Idris stated that it was critical for all stakeholders to work together to address the issue and decrease the economic impact of the influx.
He made the remarks at the IoDCCG stakeholder roundtable in Lagos on ‘A public/private sector dialogue on strengthening anti-money laundering/counter-terrorist financing and curbing illicit financial flows in Nigeria and West Africa,’ which was organized by the Center for International Private Enterprise, CIPE, USA, and the Institute of Directors Centre for Corporate Governance.
Different stakeholders attended the event, which was hosted both physically and electronically, and brainstormed about the topic.

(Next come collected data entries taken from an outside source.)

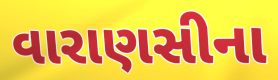
વારાણસીના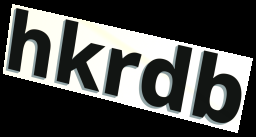
hkrdb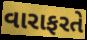
વારાફરતે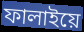
ফালাইয়ে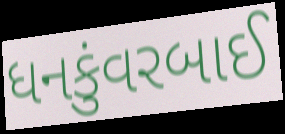
ધનકુંવરબાઈ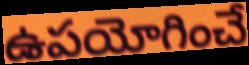
ఉపయోగించే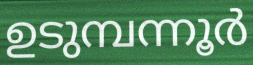
ഉടുമ്പന്നൂർ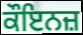
ਕੌਇਨਜ਼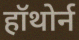
हॉथोर्न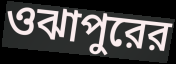
ওঝাপুরের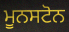
ਮੂਨਸਟੋਨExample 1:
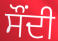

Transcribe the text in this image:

ਸੌਂਦੀ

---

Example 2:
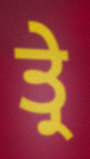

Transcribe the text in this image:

ਤ੍ਰੇ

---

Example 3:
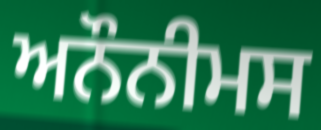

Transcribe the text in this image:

ਅਨੌਨੀਮਸ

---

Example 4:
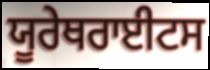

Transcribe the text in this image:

ਯੂਰੇਥਰਾਈਟਸ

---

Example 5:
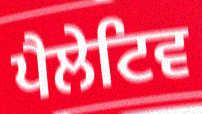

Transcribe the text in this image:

ਪੈਲੇਟਿਵ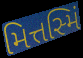
મિત્તસ્મિં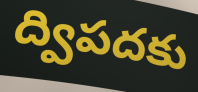
ద్విపదకు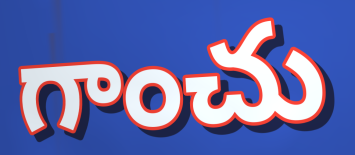
గాంచు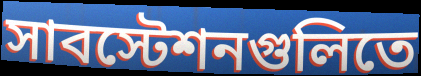
সাবস্টেশনগুলিতেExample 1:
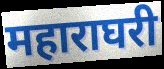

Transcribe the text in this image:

महाराघरी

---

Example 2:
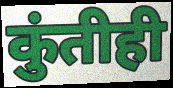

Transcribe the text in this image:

कुंतीही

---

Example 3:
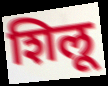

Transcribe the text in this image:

शिलू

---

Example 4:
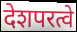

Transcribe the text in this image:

देशपरत्वे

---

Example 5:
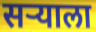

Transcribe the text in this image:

सऱ्यालाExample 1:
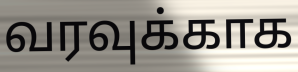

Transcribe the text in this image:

வரவுக்காக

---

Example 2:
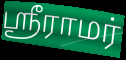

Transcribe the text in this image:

ஶ்ரீராமர்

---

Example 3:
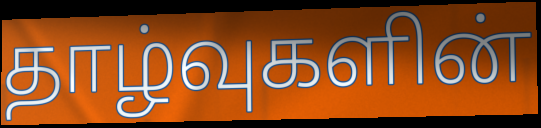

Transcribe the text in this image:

தாழ்வுகளின்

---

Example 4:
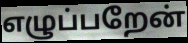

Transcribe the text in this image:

எழுப்பறேன்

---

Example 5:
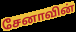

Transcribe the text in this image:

சேனாவின்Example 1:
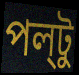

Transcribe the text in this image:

পল্‌টু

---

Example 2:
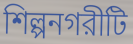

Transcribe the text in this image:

শিল্পনগরীটি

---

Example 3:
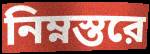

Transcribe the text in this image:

নিম্নস্তরে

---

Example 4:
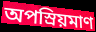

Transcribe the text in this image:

অপস্রিয়মাণ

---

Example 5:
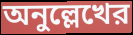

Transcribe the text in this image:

অনুল্লেখের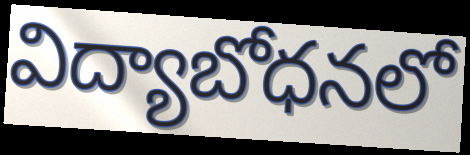
విద్యాబోధనలోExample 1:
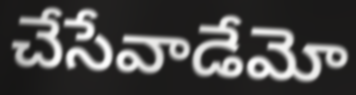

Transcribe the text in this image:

చేసేవాడేమో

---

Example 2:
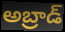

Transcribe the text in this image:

అబ్రాడ్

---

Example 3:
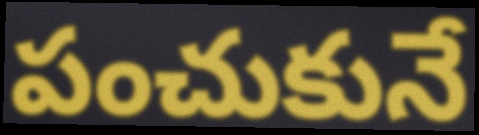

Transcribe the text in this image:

పంచుకునే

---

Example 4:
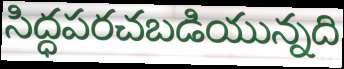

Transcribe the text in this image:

సిద్ధపరచబడియున్నది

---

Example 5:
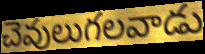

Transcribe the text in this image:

చెవులుగలవాడుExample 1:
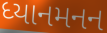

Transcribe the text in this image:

ધ્યાનમનન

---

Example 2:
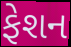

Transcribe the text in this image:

ફેશન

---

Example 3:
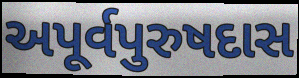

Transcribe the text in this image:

અપૂર્વપુરુષદાસ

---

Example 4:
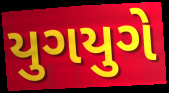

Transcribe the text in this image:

યુગયુગે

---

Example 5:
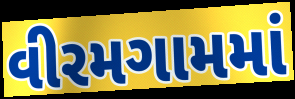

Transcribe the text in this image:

વીરમગામમાં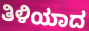
ತಿಳಿಯಾದ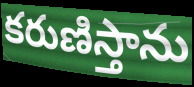
కరుణిస్తానుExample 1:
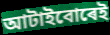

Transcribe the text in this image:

আটাইবোৰেই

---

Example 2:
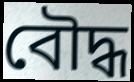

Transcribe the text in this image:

বৌদ্ধ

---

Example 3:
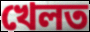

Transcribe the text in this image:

খেলত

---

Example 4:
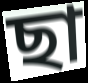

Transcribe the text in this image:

ছা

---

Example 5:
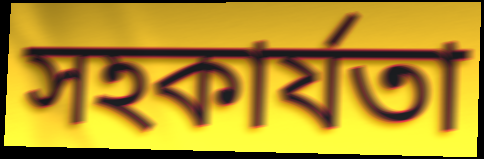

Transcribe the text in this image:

সহকাৰ্যতা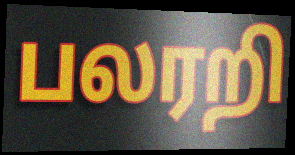
பலரறி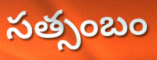
సత్సంబంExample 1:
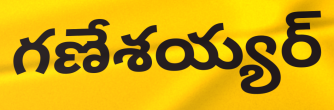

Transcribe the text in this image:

గణేశయ్యర్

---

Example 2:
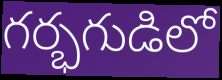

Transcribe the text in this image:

గర్భగుడిలో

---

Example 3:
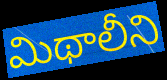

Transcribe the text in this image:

మిథాలీని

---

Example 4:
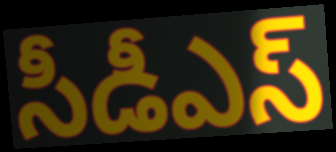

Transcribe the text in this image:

సీడీఎస్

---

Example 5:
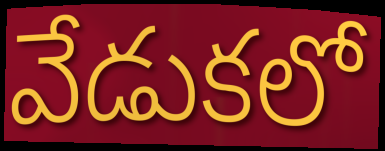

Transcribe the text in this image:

వేడుకలోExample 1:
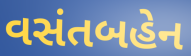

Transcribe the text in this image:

વસંતબહેન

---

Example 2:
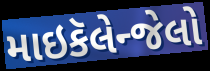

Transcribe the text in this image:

માઇકૅલેન્જેલો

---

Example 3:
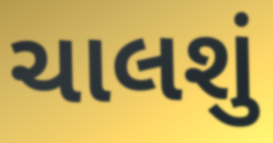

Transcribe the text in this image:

ચાલશું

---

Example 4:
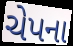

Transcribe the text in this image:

ચેપના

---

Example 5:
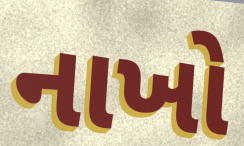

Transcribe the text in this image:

નાખોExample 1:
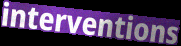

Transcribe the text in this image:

interventions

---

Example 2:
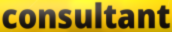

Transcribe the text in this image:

consultant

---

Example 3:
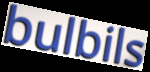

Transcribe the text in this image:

bulbils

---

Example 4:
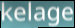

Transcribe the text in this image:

kelage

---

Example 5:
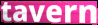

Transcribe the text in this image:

tavernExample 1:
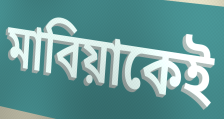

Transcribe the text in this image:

মাবিয়াকেই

“Illicit financial flows are a matter of survival for Africa’s growth,” he remarked. Africa not only loses around 5% of its GDP each year to illicit capital flows, but the expansion of illicit financial flows also facilitates terrorist activities and insecurity in the Lake Chad region, which encompasses Nigeria and stretches into the Sahel region.”
As a result, the losses in economic growth, trade opportunity, and social development are incalculable. This depletes Africa’s foreign exchange reserves, hinders efforts to increase domestic resource mobilization, reduces investment inflows, and contributes to low social development indicators such as poverty and inequality.”
The Institute of Directors Nigeria, the Securities and Exchange Commission, and the Corporate Affairs Commission collaborated on the IoDCCG, he said.